- [THE REQUEST]
Repeat word for word the lines of the listing below, starting with the line that contains "scientific name: Vaccinium arboreum" and going on through the line that contains "genus: Gazania", with both of those lines included.

+-------+

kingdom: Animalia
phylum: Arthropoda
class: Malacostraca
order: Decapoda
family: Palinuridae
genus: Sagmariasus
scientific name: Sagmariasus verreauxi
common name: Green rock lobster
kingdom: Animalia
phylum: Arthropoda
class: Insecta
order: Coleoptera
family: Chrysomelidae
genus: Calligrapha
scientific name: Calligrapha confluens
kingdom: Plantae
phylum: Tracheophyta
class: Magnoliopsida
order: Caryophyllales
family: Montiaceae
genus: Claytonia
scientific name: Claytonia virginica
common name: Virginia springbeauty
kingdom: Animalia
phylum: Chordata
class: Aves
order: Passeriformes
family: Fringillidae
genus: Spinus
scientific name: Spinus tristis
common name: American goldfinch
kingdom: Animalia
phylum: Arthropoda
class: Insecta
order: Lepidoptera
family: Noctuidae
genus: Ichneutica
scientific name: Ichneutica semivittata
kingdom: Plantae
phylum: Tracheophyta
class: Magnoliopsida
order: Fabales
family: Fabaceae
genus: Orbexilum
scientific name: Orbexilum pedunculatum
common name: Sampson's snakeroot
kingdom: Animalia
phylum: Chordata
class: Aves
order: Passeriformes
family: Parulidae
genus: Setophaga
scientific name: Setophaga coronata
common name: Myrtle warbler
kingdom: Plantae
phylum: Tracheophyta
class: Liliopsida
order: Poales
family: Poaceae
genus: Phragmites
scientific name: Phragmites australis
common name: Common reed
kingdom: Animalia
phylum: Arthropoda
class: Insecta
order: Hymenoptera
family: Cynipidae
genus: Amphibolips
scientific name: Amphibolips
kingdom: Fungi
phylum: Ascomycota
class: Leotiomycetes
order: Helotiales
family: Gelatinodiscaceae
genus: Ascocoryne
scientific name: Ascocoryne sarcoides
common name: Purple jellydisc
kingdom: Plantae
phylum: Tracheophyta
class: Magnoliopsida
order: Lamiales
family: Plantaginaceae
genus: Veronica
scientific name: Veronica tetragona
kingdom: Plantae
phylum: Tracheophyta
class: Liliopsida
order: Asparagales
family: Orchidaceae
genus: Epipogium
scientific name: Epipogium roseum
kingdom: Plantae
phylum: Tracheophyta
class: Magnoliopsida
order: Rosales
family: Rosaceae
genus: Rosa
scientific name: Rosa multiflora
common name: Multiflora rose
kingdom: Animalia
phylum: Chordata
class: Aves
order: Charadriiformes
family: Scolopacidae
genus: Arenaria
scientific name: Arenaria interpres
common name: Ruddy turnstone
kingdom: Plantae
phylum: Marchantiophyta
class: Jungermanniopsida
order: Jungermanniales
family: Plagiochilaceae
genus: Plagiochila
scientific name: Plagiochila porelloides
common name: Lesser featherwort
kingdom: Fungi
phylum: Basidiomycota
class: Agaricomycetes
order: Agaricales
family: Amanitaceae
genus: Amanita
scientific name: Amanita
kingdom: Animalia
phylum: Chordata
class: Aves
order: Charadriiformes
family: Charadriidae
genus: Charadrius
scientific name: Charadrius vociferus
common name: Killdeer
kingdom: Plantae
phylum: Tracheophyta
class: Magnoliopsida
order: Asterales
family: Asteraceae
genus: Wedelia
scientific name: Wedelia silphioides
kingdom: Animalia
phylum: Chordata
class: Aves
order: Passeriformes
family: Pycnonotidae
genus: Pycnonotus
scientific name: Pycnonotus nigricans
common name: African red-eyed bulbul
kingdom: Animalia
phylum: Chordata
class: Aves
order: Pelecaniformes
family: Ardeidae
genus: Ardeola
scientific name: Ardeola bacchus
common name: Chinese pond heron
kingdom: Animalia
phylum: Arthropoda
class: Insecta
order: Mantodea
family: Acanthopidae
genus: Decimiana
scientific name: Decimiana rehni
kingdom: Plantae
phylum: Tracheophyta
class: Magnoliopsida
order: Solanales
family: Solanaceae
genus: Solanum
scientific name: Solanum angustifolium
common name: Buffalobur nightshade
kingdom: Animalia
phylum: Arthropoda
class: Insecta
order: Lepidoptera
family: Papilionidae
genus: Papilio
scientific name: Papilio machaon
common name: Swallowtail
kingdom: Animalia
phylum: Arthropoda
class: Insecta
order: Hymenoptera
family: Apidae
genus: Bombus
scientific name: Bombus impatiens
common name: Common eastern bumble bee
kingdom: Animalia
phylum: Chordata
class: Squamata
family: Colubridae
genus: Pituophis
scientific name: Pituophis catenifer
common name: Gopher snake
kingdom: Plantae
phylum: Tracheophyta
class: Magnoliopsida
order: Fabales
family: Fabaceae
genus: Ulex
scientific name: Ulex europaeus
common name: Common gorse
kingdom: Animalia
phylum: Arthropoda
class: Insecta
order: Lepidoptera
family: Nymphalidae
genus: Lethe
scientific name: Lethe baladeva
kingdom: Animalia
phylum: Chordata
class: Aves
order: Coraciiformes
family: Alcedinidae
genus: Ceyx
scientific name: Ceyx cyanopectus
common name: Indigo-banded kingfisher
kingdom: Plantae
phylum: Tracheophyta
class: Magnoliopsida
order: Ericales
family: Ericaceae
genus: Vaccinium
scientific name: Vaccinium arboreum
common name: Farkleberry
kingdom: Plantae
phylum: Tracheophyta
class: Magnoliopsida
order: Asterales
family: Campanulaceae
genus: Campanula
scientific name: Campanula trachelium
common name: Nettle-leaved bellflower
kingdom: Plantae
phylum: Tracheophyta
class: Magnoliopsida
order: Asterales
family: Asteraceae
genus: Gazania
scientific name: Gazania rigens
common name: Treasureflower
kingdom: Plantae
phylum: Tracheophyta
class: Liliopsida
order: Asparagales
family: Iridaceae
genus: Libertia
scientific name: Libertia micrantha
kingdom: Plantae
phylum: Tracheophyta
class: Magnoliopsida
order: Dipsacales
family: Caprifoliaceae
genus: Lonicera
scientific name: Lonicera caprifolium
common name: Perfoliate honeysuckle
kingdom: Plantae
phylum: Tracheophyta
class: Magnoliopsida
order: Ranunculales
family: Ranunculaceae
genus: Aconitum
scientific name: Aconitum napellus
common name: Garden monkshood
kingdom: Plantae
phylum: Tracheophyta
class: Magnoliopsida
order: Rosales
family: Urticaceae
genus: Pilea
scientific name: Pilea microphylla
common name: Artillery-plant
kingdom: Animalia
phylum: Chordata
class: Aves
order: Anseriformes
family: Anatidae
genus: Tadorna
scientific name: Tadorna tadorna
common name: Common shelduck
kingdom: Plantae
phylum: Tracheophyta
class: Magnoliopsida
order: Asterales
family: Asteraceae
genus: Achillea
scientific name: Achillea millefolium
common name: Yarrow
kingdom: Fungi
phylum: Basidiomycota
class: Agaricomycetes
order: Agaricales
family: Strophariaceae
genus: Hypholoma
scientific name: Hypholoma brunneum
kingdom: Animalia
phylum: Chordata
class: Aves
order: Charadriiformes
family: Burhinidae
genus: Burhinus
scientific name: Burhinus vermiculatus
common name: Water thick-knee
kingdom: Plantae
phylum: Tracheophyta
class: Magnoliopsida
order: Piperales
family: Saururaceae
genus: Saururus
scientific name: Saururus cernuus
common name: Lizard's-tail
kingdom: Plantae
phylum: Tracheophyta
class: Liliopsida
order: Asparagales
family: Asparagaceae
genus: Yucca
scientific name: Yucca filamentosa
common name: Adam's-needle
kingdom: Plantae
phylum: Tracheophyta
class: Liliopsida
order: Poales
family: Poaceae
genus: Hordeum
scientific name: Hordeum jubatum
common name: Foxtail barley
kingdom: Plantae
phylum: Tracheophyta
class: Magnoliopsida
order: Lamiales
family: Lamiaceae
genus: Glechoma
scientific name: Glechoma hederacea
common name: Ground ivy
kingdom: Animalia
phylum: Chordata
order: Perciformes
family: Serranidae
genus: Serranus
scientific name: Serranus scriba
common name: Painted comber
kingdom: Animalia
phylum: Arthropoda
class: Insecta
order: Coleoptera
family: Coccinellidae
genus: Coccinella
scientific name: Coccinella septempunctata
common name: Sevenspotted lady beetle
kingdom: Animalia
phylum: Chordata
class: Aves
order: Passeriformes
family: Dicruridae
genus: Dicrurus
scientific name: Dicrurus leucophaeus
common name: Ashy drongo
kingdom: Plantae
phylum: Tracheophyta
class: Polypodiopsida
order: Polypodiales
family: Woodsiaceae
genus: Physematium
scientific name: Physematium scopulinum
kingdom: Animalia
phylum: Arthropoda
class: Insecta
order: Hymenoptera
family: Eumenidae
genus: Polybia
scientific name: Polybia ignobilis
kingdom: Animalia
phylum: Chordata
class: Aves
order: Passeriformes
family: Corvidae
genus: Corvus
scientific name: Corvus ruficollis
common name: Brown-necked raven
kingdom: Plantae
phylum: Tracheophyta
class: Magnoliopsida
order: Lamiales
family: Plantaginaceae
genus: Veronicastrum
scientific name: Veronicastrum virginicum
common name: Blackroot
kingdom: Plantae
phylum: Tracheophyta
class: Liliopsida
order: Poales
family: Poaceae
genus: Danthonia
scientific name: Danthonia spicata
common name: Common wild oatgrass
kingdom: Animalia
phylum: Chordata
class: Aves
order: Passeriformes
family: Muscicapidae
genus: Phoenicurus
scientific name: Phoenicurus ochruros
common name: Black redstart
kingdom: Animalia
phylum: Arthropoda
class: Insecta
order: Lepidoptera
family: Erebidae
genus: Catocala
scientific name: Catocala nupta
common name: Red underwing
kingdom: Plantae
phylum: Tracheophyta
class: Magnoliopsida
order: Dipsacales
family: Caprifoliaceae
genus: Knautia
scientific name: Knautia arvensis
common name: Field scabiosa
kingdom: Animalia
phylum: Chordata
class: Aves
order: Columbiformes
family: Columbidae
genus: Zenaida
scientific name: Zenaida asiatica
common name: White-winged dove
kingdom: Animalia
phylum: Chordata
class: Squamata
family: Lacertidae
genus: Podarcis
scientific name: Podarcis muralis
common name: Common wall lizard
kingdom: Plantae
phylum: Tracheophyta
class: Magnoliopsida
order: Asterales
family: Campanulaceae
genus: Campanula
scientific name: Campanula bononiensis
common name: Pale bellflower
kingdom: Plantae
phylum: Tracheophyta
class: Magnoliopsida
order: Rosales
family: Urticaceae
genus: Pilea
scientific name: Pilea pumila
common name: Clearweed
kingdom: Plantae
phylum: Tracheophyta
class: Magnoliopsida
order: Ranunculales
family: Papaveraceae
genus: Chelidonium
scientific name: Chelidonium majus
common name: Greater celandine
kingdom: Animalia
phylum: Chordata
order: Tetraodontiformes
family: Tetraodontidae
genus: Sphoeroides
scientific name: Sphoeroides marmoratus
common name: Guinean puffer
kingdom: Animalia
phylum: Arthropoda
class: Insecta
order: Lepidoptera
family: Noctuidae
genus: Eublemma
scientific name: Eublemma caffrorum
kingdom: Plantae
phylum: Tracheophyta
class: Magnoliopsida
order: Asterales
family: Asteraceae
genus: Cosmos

+-------+

- [REPLY TO THE TASK]
scientific name: Vaccinium arboreum
common name: Farkleberry
kingdom: Plantae
phylum: Tracheophyta
class: Magnoliopsida
order: Asterales
family: Campanulaceae
genus: Campanula
scientific name: Campanula trachelium
common name: Nettle-leaved bellflower
kingdom: Plantae
phylum: Tracheophyta
class: Magnoliopsida
order: Asterales
family: Asteraceae
genus: Gazania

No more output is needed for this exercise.